#### EXTRACT:
On Monday they were able to revisit the reef, secure one of their boats, find some more supplies and pick up a few stragglers. One, a boy, refused to go back to the island in the longboat. On Wednesday, survivors began dying. On Thursday the carpenter began to improvise a mast for the longboat’s voyage to Batavia. ‘I am hoping for the rescue of us all’, van de Graeff wrote. On Saturday one of the soldiers died at dawn. Next day a seaman died in the morning. The survivors on the island could see two others walking round on the reef but ‘we could not help them.’
 
It was Monday again and another week of misery and death had passed. They took the longboat to the reef ‘with great difficulty.’ There they found the reluctant boy still alive. The men left aboard the wreck had floated some supplies to him. They waved and signaled to the wreck for more supplies, including sailcloth. Some wine, brandy and butter were delivered, together with a sail they could fit to the newly built mast of the longboat.
 
Next morning at 7 the tent in which the officers were sheltering on the island was invaded by ‘all petty officers and the common hands, most of whom were drunk.’
 
The men walked into our tent with a great deal of clamour and confusion of argument and counter-argument, all shouting at the same time, telling the master that they wanted the long boat to sail to Batavia and that they wish to appoint as her chief the 1st officer Pieter Langeweg and no one else, and 10 of the best seamen with him whom we are to select. They would hear of no further counsel, saying that they will carry on their affairs and that they have collected some good seamen whom they deem to be capable of handling a long boat and have made them draw lots and have appointed 10 of them according to the lots drawn to sail in the boat…
 
No more is heard about this incident and its aftermath but van der Graeff’s journal goes on to describe negotiations with those still on the wreck. They now wanted to be taken off with the longboat. But the conditions were so bad that this was impossible. However, they had lost most of the remaining supplies needed by those on the island. A deal was done and some more alcohol, butter and kegs of salted fish were floated across on Thursday the 3rd of July. That day, the sail maker also began to make the sails for the longboat.

#### DATA SHOWN:

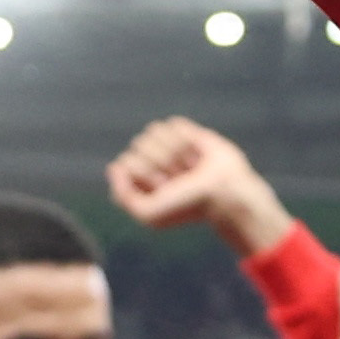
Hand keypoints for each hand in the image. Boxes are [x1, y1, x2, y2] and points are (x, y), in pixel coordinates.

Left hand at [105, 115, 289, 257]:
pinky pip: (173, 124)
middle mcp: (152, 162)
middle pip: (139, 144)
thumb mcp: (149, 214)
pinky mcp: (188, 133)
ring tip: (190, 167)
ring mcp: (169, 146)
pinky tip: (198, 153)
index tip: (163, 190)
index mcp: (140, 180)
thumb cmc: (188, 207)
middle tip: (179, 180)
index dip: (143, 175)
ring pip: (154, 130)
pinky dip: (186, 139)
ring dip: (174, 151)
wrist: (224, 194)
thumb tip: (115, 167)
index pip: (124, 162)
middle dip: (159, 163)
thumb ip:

#### REQUIRED TASKS:
(A) According to the shipwreck account, at what time did the petty officers and common hands enter the officers' tent on the island?
(B) In the shipwreck account, which items were delivered after the men on the reef signaled to the wreck for more supplies? List every one.
(C) Continue the shipwreck account, starting after its final sentence.
The rows are separate material from the shipwreck account.

#### SOLVED PROBLEMS:
(A) At 7 in the morning.

(B) Wine, brandy, butter, and a sail to fit the longboat's newly built mast.

(C)
The seal population was now disappearing. By Monday the 7th they were down to a pitifully small list of victuals
 
 8 barrels of bread
4 aums of wine
3 ½ aums of brandy
4 aums of sweet oil
1 aum of wine
7 kegs of butter
6 kegs of anchovy
9 cheeses
4 sides of bacon
3 hams
 
That day another man died on the island. By Wednesday they were stocking the longboat for its arduous trip and at sunset the next day, it set sail with ‘12 souls in all.’ Peter Langweig was in command, as the men had demanded earlier. There was a probably unofficial distribution of wine and their remaining boat, the scow, came back from a hunting trip to the other islands around the reef with 24 seals ‘at which we rejoiced greatly.’
 
There were now eighty-six men on the island and an unknown but probably significant number still on the wreck or otherwise unaccounted for. They were within sight of the mainland though had no desire or need to attempt to reach it. Instead, the survivors began fighting among themselves. Under the stress of the situation, excess alcohol and fear, men began to draw knives against each other and some began to act irrationally, throwing scarce victuals into fires and threatening their fellows. The council had four manacled and marooned on another island ‘as we fear that, staying here, they will persist in their recalcitrant behaviour, which they had affirmed incessantly to me and to several other people during the past night while they were in irons…’
 
On Sunday 13th the scow went to the reef and came back with another frightened boy and a small amount of ham and wet bread. Over the following days, the wine ration was finished up but edible vegetation began to sprout on the island, making a welcome addition to the sparse diet. The survivors established a routine of taking the scow to the reef to bargain for supplies with those still in the wreck. They also used the little boat for seal hunting and transport between the islands. On Wednesday 23rd, the four men marooned on one of these were flogged ‘and at the intercession and request of the common hands they were permitted to remain here in the island, upon their promise to lead henceforth a Christian life.’
 
The following day saw the second mate and eight men float off the wreck on a small scow they had fashioned. Now there were eighty-five souls on the island. It was August and becoming colder. On Monday 4th they discovered that their freshwater supply had dried up. They prayed for rain, cleaning out the small wellspring to find seven live crabs in it, a certain sign that any water that might bubble from it would be undrinkable. Next day five men took one of the scows without permission and rowed to another island about two miles away. On the 7th, while most of the officers were away fishing, the ‘hands’ and petty officers took away to their own tents the water previously held by the officers on behalf of all. The authority of the officers was now under serious challenge from the crew. From now on, the ‘hands’ and petty officers doled out the water to the master and other officials rather than the other way around. The men also insisted on maintaining the daily ration of half a loaf of bread a day, rather than accept the master’s recommendation that they cut it to a quarter loaf. Fortunately, it rained the next day and further supplies were obtained from the wreck, together with some seals from the surrounding islands.
 
The days dragged by with much the same routine, punctuated by occasional acts of disobedience and hoarding of supplies. The occasional additional man also arrived on the island having forsaken the wreck. On the 22nd another man died. There were now ninety-five on the island.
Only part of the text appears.